What is a photo scavenger hunt?
A photo scavenger hunt is a wonderful photographic activity to do with your children. It’s basically I Spy with a camera.
Each photo scavenger hunt needs a theme and as the country’s front windows are filled with rainbows I thought that our first theme had to be rainbows.
What do you need for a rainbow scavenger hunt?
First and foremost we need to start with a song.
Red and yellow and pink and green
Purple and orange and blue,
I can sing a rainbow,
Sing a rainbow,
Sing a rainbow too
Now we know the colours of a rainbow we just need a camera. Any camera will do, in fact a camera phone is the easiest type of camera to use and it’s most likely to be the camera you have on you.
The only software required is some basic editing software and to create montages on your phone I like to use Layout for Instagram.
How to begin your rainbow scavenger hunt
You can either start by looking for all the colours at the same time or do it one by one.
We preferred to tackle each colour individually one by one. We started off with the colour red and my daughter searched the house for 5 different things that were red.
She brought all the objects together and we photographed them all individually before moving onto the the next colour.
What to do with your images
Once we had taken the photos (using my phone) we imported them into Layout for Instagram.
We then created two different montages using four and five images from the same colour.
This was then repeated for each colour.
Once the montage images were created we printed each one and created a unique rainbow for our window (and for Instagram).
The Colour Red
The colour red stands for many things, danger, anger and are a few.
The wonderful thing about the colour red is that when it appears in either nature or the man made world it has a purpose and it often carries a strong message with it.
A red light shouts stop whereas a red berry sometimes means poisonous.
Perhaps think about when the colour red’s appearance is somewhere that contradicts its established meaning.
Or how about how two or three very different red objects can be combined to create an image with a whole new meaning.
Alternatively you could think about red as an emotion. Could you capture an image that expresses the colour red?
The Colour Yellow
Yellow is a colour that fits in well with Spring. We’re seeing lots of lovely daffodils, little chicks and even a few more glowing sunsets.
Yellow is one of those colours that you don’t realise but it’s everywhere. It’s the filler between spaces, a colour that can hold everything together. Businesses use yellow in their brand only when they really want to stand out and often it can appear rather garish if over used.

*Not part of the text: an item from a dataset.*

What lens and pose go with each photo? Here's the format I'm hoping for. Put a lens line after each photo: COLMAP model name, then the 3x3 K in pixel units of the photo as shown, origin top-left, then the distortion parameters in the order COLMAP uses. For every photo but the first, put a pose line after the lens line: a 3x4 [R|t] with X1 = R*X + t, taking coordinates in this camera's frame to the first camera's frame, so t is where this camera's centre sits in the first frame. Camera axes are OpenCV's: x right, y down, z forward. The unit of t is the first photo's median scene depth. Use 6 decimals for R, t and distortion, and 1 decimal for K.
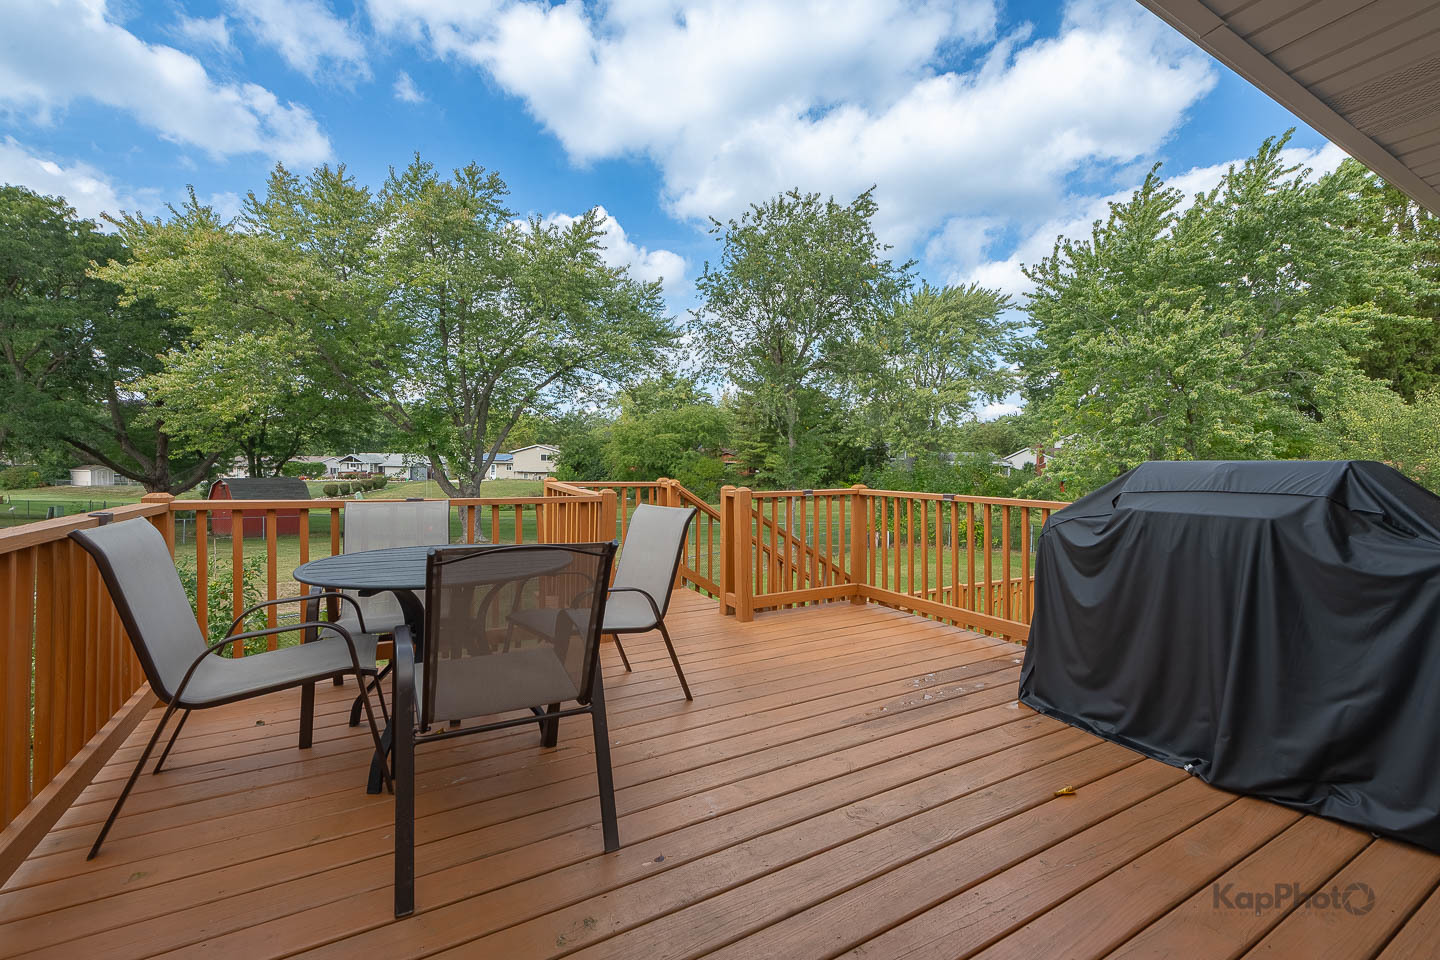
lens RADIAL K [[575.9, 0, 720.3], [0, 575.9, 470.4], [0, 0, 1]] dist [0.011520, -0.003431]
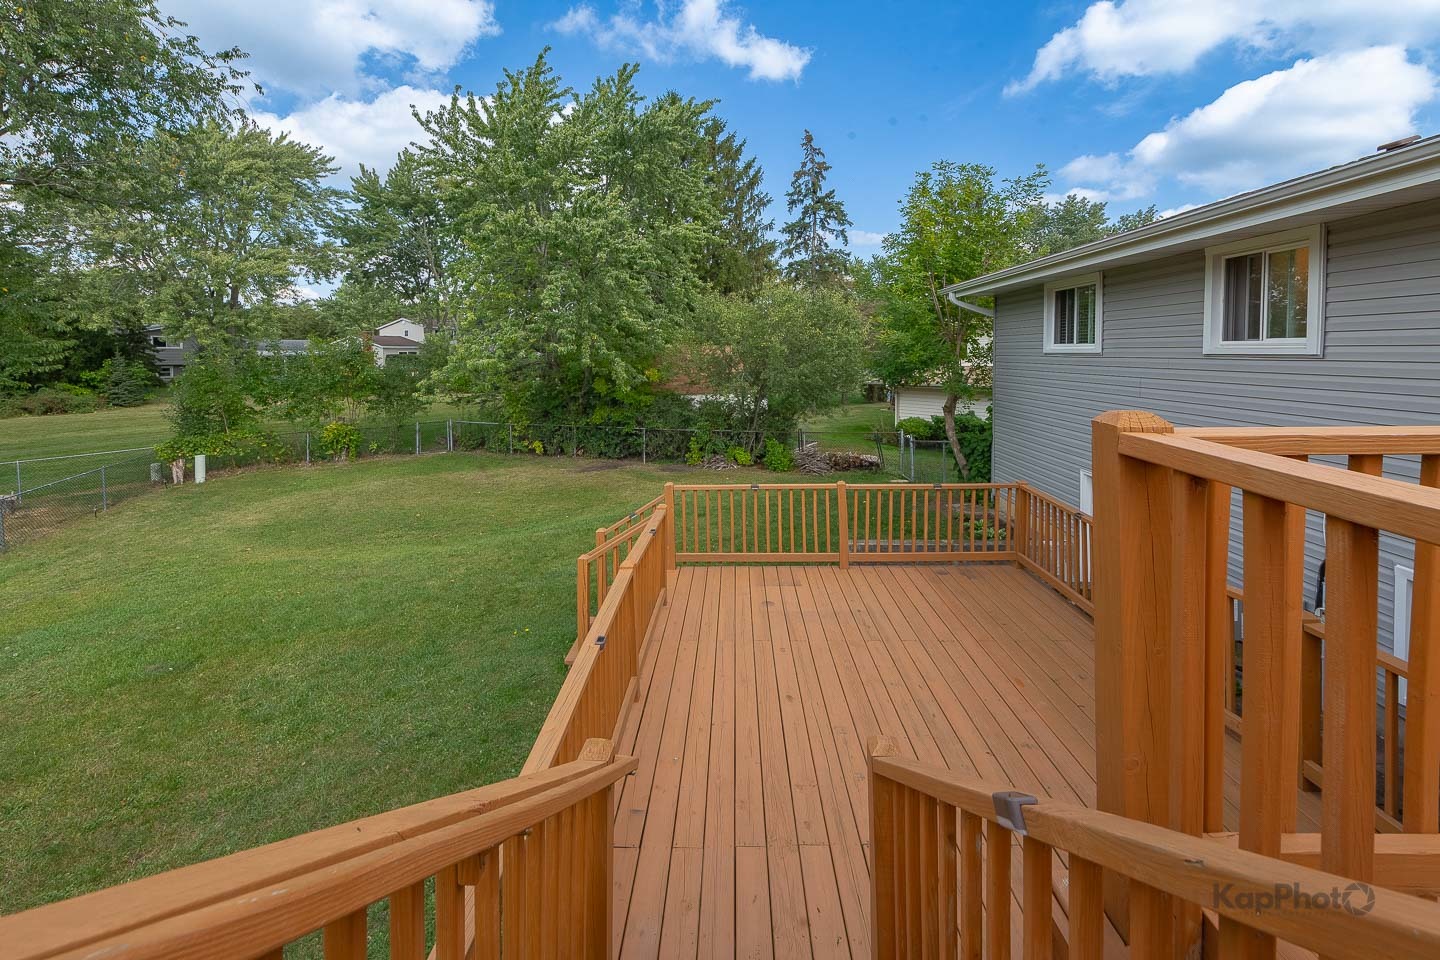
lens RADIAL K [[575.9, 0, 664.0], [0, 575.9, 372.8], [0, 0, 1]] dist [0.011520, -0.003431]
pose [[0.505083, -0.038027, 0.862233, -0.008144], [0.020483, 0.999276, 0.032072, 0.000263], [-0.862828, 0.001463, 0.505496, 0.132592]]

Yellow is also the colour that most types of artificial light give off. Have you even taken a picture inside and the flash didn’t go off? Because the camera didn’t change the white balance it ends up capturing the yellow hue that normal household bulbs give off.
If you are confident with your camera settings then change your camera’s white balance to a daylight setting. This will be illustrated by a sun or cloud. If you then photograph inside with electric lighting your images will appear yellow. If there is any natural light coming into the scene then this will tend to be bluish. Have fun experimenting.
The Colour Pink
If you have a daughter like me then finding pink objects in your home isn’t going to pose too much of a problem.
Stereotyping aside pink is the colour most often associated with charm, politeness, sensitivity, tenderness, sweetness, childhood, femininity and romance.
Pink can be very strong and vibrant in artificial objects and softer in nature. This isn’t always the case so why not try and find matching hues in man made and natural objects.
The Colour Green
When people think green they think nature.
Usually when a subject matter is easy to come by then creativity drops off a bit so don’t let that happen to you. Make it hard for yourself!
Here’s a few ideas you might want to try.
Create an image where the green element isn’t the largest part of the image but it demands the most attention.
Try finding green objects that are man made.
Create an abstract or close up image.
Experiment with changing the white balance on your camera.
The Colour Purple
Purple exists somewhere between red and blue and most often associated with royalty, magic, and mystery.
Think about finding purple objects that contradict this meaning as well as those that support it. How different are these objects?
The Colour Orange
Orange is the colour most associated with amusement, the unconventional, extroverts, warmth, fire, energy, activity, danger, taste and aroma and the autumn.
Don’t just photograph an orange, at least make it a tangerine.
The Colour Blue
Picasso had a blue period so why shouldn’t you? Aside from finding lots of interesting blue subjects to photograph you always have the option of getting creative with your white balance.
A small change to your white balance settings will create a bluish shade to everything in your scene. Most of the time this isn’t the effect you want but if you have a mixture of light sources (daylight and indoor lighting of example) then you can utilise white balance quite creatively.
Blue has way of making everything seem very cold so you could try and achieve the opposite (if you think you can).